■ What this task involves
Once you find the line containing "left eye: (1034, 284)" in the data below, copy it and each following line exactly, up to and including the line containing "left back paw: (302, 700)", and nothing else.

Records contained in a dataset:
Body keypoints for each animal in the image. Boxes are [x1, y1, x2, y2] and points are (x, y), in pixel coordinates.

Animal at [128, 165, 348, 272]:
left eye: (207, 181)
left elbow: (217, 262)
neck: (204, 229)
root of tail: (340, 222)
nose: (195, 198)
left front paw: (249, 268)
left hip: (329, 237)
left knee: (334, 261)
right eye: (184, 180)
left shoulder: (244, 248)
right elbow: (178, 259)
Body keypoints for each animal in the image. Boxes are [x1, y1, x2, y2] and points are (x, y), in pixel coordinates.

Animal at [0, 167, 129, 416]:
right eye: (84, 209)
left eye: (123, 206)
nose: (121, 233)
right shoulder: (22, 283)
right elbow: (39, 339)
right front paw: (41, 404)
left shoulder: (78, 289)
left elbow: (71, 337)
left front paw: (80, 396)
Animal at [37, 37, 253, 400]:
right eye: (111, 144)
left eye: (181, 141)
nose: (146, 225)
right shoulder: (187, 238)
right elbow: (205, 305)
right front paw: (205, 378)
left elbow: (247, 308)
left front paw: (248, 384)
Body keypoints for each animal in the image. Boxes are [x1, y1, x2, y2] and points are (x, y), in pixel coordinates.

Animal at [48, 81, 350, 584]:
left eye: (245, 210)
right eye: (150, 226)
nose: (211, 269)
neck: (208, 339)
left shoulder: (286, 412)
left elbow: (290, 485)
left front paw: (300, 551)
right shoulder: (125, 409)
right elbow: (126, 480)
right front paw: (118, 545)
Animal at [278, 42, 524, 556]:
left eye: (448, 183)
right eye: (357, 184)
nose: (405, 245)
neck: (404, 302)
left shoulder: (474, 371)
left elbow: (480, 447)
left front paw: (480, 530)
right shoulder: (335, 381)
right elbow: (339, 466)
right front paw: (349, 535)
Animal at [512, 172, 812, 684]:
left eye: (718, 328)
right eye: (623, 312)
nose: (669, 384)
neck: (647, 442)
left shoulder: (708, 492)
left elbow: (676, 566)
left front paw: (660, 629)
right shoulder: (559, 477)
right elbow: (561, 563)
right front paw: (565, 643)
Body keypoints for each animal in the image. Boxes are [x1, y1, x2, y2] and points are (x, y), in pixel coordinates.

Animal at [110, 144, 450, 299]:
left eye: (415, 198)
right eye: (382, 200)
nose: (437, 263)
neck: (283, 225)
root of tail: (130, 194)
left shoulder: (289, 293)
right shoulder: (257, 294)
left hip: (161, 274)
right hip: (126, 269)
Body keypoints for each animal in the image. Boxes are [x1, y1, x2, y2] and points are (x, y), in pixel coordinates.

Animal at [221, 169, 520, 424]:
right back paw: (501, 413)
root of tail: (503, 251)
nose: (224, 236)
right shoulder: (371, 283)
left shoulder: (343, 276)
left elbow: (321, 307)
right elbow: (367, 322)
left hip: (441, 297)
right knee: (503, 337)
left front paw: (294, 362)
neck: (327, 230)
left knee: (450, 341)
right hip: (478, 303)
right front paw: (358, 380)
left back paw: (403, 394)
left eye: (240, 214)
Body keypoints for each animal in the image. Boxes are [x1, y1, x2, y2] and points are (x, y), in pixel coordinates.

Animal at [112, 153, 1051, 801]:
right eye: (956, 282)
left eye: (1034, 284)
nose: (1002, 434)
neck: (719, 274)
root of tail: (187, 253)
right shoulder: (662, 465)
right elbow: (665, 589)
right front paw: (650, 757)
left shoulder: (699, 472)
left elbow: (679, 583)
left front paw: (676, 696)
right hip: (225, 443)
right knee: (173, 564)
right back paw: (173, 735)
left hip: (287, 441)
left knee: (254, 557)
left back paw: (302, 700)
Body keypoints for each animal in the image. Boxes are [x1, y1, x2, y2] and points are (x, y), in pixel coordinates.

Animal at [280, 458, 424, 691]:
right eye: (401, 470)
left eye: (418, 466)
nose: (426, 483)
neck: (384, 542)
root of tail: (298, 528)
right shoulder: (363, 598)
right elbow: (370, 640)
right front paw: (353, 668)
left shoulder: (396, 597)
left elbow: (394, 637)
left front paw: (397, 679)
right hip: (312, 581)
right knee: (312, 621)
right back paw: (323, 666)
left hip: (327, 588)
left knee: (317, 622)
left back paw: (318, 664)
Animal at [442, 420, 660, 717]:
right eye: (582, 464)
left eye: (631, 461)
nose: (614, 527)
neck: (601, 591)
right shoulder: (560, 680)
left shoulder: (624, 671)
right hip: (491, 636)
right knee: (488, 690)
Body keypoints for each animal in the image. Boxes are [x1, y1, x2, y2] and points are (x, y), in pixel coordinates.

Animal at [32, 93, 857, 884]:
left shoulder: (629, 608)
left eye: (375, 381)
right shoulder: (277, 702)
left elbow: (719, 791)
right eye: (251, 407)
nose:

■ Answer for the task
left eye: (1034, 284)
nose: (1002, 434)
neck: (719, 274)
root of tail: (187, 253)
right shoulder: (662, 465)
right elbow: (665, 589)
right front paw: (650, 757)
left shoulder: (699, 472)
left elbow: (679, 583)
left front paw: (676, 696)
right hip: (225, 443)
right knee: (173, 564)
right back paw: (173, 735)
left hip: (287, 441)
left knee: (254, 557)
left back paw: (302, 700)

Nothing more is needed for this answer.